It seems like a long time since Power Glove’s EP 1 was released in early 2012. The retrofuturistic feel of tracks like ‘Night Force’ or ‘Streets of 2043’ have reached a level of near ubiquity and birthday cards with the desert chrome font and neon grids receding into the horizon can be bought in chain stores. The neo-80s have reached a point where they might have lasted longer than the actual 1980s did.
The retrowave aesthetic is a lot of fun and its consistently producing a lot of great material (you’ll have to fight me to stop me rewatching Kung Fury again), although some fans of cyberpunk and wider science-fiction might be concerned about where exactly ideas of ‘the future’ fit into the strip-mining and re-contextualization of the 1980s.

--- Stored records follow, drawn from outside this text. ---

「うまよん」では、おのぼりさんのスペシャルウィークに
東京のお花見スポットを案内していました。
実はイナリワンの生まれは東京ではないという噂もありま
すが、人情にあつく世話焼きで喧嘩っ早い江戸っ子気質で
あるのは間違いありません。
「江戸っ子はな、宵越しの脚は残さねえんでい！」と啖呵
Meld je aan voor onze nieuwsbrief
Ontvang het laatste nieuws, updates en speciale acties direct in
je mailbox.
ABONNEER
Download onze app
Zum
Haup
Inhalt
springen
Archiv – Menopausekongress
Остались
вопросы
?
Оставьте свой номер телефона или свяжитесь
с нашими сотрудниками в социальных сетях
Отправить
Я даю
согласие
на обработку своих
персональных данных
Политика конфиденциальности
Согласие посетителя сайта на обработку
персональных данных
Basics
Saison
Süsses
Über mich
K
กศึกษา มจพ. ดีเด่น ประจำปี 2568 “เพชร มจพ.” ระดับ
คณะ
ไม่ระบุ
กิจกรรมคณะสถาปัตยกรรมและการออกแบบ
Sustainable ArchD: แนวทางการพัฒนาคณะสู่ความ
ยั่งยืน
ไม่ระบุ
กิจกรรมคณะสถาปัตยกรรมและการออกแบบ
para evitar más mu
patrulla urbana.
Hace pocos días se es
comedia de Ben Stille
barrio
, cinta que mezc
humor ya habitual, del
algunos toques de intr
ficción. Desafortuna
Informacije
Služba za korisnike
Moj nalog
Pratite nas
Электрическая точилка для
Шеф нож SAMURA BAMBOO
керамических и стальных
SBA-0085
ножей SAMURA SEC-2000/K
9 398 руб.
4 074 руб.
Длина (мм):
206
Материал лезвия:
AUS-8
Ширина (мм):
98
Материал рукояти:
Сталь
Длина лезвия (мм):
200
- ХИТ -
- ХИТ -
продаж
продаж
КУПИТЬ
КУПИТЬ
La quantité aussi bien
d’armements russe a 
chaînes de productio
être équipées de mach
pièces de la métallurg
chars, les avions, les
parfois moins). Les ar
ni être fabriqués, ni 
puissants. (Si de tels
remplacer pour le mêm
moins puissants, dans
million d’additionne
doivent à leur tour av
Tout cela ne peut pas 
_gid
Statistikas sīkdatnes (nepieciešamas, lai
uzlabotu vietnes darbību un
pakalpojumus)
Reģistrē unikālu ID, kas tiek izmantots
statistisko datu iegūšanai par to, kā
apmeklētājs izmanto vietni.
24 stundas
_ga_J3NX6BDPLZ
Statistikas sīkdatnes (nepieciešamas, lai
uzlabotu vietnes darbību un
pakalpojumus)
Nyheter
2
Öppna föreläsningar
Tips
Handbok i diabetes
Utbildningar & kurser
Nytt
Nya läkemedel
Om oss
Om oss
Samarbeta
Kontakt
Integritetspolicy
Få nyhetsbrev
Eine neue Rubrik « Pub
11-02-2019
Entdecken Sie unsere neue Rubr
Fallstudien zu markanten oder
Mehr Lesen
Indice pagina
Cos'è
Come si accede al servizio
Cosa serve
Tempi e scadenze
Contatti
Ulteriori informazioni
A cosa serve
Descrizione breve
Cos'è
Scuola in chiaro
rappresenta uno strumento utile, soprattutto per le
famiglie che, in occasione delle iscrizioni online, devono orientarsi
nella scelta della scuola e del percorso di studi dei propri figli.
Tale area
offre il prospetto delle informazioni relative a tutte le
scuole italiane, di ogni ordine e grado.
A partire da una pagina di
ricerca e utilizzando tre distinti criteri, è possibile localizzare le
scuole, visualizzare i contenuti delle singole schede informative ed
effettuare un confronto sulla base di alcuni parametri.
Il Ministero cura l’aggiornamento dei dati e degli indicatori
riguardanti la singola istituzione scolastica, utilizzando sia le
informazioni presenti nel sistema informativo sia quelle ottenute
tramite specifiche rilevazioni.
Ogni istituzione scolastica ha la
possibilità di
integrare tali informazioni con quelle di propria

It’s therefore refreshing that Power Glove have chosen to explore new, futuristic avenues with EP II. Power Glove have foregone the pulsing synths of the first EP and the Farcry 3: Blood Dragon soundtrack for a sparser, darker experience drawing elements from hip-hop and 90s dance music. That’s not to say that EP II is an exercise in alienation for fans of Power Glove’s earlier output; the EP’s first full track after the introduction, ‘Punker’ contains enough samples of sirens and guttural yelps that should be familiar to many anime fans of a certain age to keep any night-lurking cyberpunk happy.
Elsewhere on the EP, ‘E-240’ evokes the cracked digital utopia more commonly associated with the vaporwave movement in what sounds like a pleasure android’s slow-jam as boilerplate R&B ‘ooh, baby’s’ vie for attention with text-to-speech backing vocals. ‘Grip’ mixes sinister menace and a muffled film-trailer voice warning of ‘watching, waiting, destroying’ with ping-pong percussion.
‘4am (The Fauns Remix)’ hooks up a broken heart to a fractured, almost dubstep influenced take on Vangelis while ‘Motorcycle Cop’ (a track that’s actually been kicking around for a little while now) provides the a warped VHS take on the synthwave trope of the night drive soundtrack.
Fans expecting a re-tread of the first EP and Power Glove’s soundtrack might be a little taken aback by their more mood driven direction, although the adoption of new influences into their sound has allowed the band to release an EP with a refreshingly unique and unmistakably cyberpunk atmosphere.
EP II can be downloaded from various places including the band’s own Bandcamp, although fans of physical formats might want to wait for the vinyl release due this Summer.